=== Section Start ===

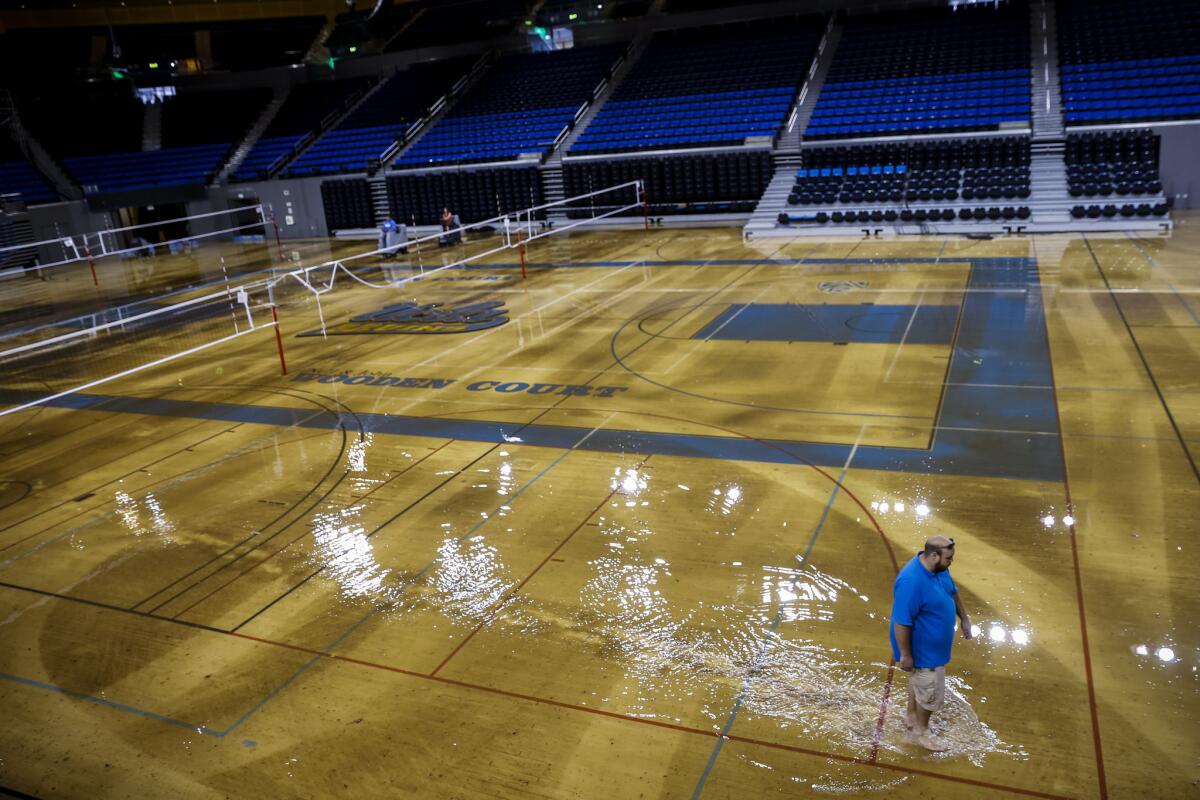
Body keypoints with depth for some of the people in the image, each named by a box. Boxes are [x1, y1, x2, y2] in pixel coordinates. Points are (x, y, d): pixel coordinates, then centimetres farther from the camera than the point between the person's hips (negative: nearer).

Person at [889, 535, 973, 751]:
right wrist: (905, 655, -23)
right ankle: (921, 731, 34)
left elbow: (953, 592, 11)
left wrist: (964, 619, 17)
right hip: (923, 649, -8)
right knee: (932, 692, 11)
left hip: (934, 643, 8)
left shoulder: (938, 568, -10)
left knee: (919, 682, 27)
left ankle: (911, 717, 49)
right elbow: (901, 623, -31)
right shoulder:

=== Section End ===

• **Directions**
Please return the whole listing exactly. Do not copy its images.

• **Exercise answer**
Body keypoints with depth for some of the people in the image, each named by a box. Boxes are [x1, y1, x2, y2] in pixel coordinates. Points are (x, y, d): pixel coordinates, then centimetres farther from the camera than the point between the person's hips (negative: nearer).

Person at [889, 535, 973, 751]:
right wrist: (905, 655, -23)
right ankle: (921, 731, 34)
left elbow: (953, 592, 11)
left wrist: (964, 619, 17)
right hip: (923, 649, -8)
right knee: (932, 692, 11)
left hip: (934, 643, 8)
left shoulder: (938, 568, -10)
left knee: (919, 682, 27)
left ankle: (911, 717, 49)
right elbow: (901, 623, -31)
right shoulder:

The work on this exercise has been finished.